Przestrogi prezesa polskiego Samsunga drzemią na tyłach mojego umysłu, ale studiów się nie obawiam. Żyję w przekonaniu, że moje doświadczenia ze szkół w Polsce przygotowały mnie na zmierzenie się z najtrudniejszą nawet rzeczywistością. Do tego ścieżka, jaką mam podążać – handel międzynarodowy – jest spokrewniona ze studiami ukończonymi przeze mnie w Polsce. I ja, i Dorota zdobyłyśmy też już tytuł magistra, podczas gdy koreańscy studenci zdają do GSIS po ukończeniu studiów pierwszego stopnia, trwających w Korei cztery lata. Wyższa poprzeczka ustawiona dla obcokrajowców – wymóg posiadania co najmniej tytułu magistra – wynika z przeświadczenia o większym stopniu zaawansowania koreańskiego systemu edukacji w porównaniu z systemami zachodnimi. Wysyłając nas do Korei, organizatorzy z Samsunga obawiają się o to, jak poradzimy sobie w tak odmiennej kulturze – celem stypendium jest między innymi jej poznanie, a następnie tłumaczenie jej zawiłości pracownikom zagranicznych oddziałów firmy, którzy z powodu różnic kulturowych zmieniają się w zastraszającym tempie. Papierkiem lakmusowym ma być jednak poziom oraz rygor związany ze studiami – przedsmak tego, co miało nas czekać w Głównej Siedzibie Samsunga. Stąd pytanie prezesa o nasze możliwości funkcjonowania bez snu i stąd oddelegowanie jednego z pracowników HR do studiowania razem ze stypendystami GSP. Pan Ji, bo tak go nazywaliśmy, miał nie tylko monitorować postępy w dostosowaniu się do koreańskiej kultury, ale też ocenić nasz poziom odporności na stres. Do tej pory mam przed oczami jego małomówną postać, kamienną twarz i przenikliwy wzrok, którym zza niewielkich okularów świdruje każdego z nas.

1.

Z powodu znacznych wahań kursu wymiany walut spowodowanych ostatnimi zawirowaniami geopolitycznymi przyjmuję w książce uproszczone przeliczenie, to jest 1000 KRW = około 3 PLN. Stosunek ten z mniejszymi lub większymi odchyleniami utrzymywał się w tej parze walut przez długi czas – średni kurs wymiany przez ostatnich dwadzieścia lat to 1000 KRW = 3,2 PLN. Dla porównania, w maju 2025 kurs wymiany walut oscyluje w okolicach 1000 KRW = 2,9 PLN .LICZĄ SIĘ WYNIKI

Okazuje się, że nauka na uniwersytecie koreańskim ma faktycznie trochę inny charakter niż w Polsce. Zaliczenie przedmiotów opiera się na wypadkowej punktów uzyskanych z pracy nad zespołowym projektem badawczym i przedstawieniu jego wyników na piśmie oraz w formie prezentacji. Do tego dochodzą indywidualne eseje i ich omówienie na forum grupy, a także aktywność podczas zajęć. Procentowy udział kolokwiów w ocenie końcowej nie jest tak duży, jak to bywa u nas. Rozmowa z profesorami to też nie monolog wyniesionego na piedestał autorytetu, tylko dwukierunkowa komunikacja, która inspiruje. Czujemy, że nasz głos się liczy.

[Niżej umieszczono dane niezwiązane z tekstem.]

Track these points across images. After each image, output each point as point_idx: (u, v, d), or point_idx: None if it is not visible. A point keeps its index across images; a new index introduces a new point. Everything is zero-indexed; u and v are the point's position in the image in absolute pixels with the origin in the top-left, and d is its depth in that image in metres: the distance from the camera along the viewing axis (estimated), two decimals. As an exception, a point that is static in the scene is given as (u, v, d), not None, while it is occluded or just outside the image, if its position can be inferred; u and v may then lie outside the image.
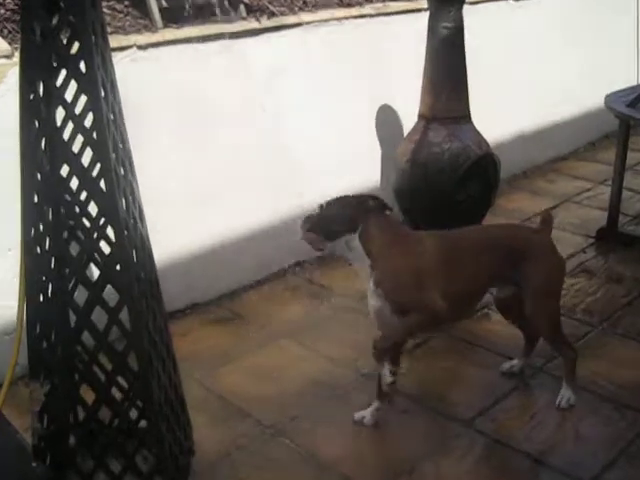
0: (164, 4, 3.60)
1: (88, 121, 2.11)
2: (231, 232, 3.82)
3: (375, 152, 4.45)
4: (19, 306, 2.30)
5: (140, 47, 3.28)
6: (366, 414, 2.85)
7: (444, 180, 3.86)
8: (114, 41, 3.16)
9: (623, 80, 5.34)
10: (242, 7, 3.80)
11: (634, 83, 5.11)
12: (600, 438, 2.74)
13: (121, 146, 2.24)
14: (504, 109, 5.17)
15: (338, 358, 3.27)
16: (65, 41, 2.10)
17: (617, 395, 2.96)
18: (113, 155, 2.14)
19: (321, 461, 2.64)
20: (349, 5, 4.25)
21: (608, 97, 4.31)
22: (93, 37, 2.06)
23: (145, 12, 3.50)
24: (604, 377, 3.07)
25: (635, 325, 3.45)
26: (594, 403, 2.92)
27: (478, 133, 4.04)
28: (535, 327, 2.94)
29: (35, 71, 2.09)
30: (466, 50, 3.93)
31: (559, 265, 2.95)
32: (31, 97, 2.10)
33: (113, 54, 2.61)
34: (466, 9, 3.91)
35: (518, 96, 5.33)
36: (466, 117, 3.99)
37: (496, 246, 2.84)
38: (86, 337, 2.27)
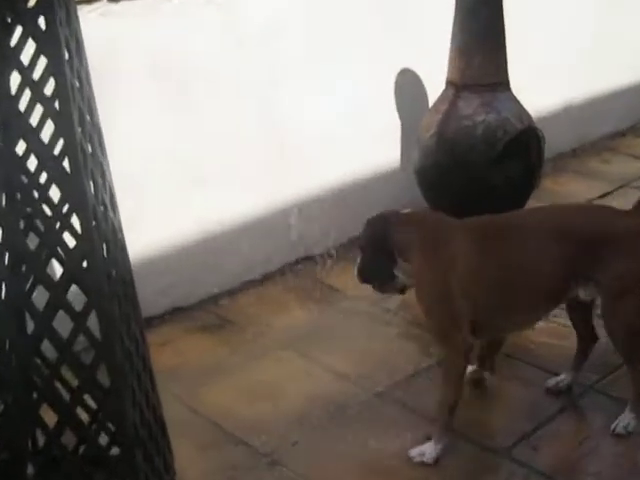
0: (140, -53, 3.60)
1: (49, 88, 2.10)
2: (221, 223, 3.85)
3: (393, 127, 4.46)
4: (-34, 310, 2.30)
5: (111, -1, 3.29)
6: (425, 450, 2.80)
7: (477, 159, 3.88)
8: (81, -8, 3.17)
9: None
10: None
11: None
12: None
13: (88, 118, 2.24)
14: (550, 75, 5.17)
15: (349, 373, 3.29)
16: (21, -8, 2.11)
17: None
18: (79, 129, 2.14)
19: (328, 496, 2.67)
20: (363, -52, 4.25)
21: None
22: (55, -13, 2.06)
23: (117, -43, 3.50)
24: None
25: None
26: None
27: (518, 103, 4.05)
28: (609, 334, 2.87)
29: (-15, 28, 2.09)
30: (505, 5, 3.94)
31: None
32: (-20, 59, 2.10)
33: (79, 7, 2.62)
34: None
35: (568, 60, 5.32)
36: (504, 84, 4.00)
37: (568, 234, 2.76)
38: (47, 347, 2.26)
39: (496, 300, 2.81)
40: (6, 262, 2.23)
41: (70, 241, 2.19)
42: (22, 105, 2.14)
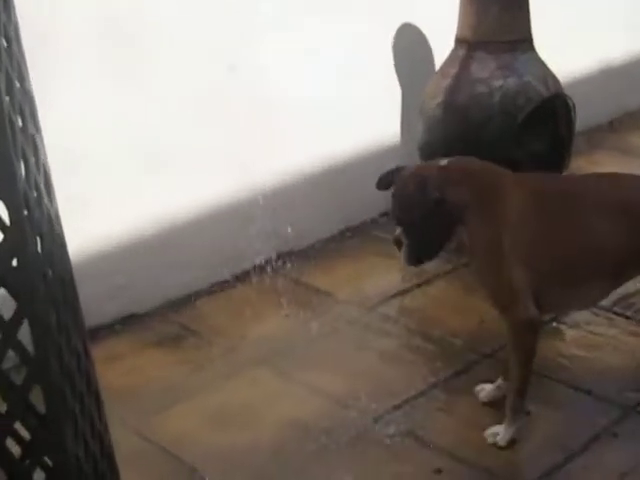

Z komentarzy moich koreańskich kolegów wynika jednak, że nauka na studiach podyplomowych wygląda zupełnie inaczej niż w okresie przedmaturalnym oraz na studiach pierwszego stopnia. Po pierwsze, studia magisterskie w Korei to w wielu przypadkach hobby dla tych, którzy mogą sobie na nie pozwolić, albo sposób na przeczekanie zastoju na rynku pracy. Po drugie, GSIS na Uniwersytecie Korei, z racji swojego międzynarodowego profilu, ma być perełką odzwierciedlającą nowoczesne, bardziej zachodnie (a właściwie amerykańskie) podejście do edukacji. Uzmysławiam sobie, że podobnie jak Suyeong, żyję w edukacyjnej bańce. Uczęszczam do szkoły, która z założenia ma być jak najmniej koreańska. Jej zadaniem jest kształtowanie kadry angażującej się w rozwiązywanie globalnych problemów; opuścić ją mają prawdziwi obywatele świata. To bądź co bądź innowacyjne podejście w kulturowo hermetycznym jeszcze kraju.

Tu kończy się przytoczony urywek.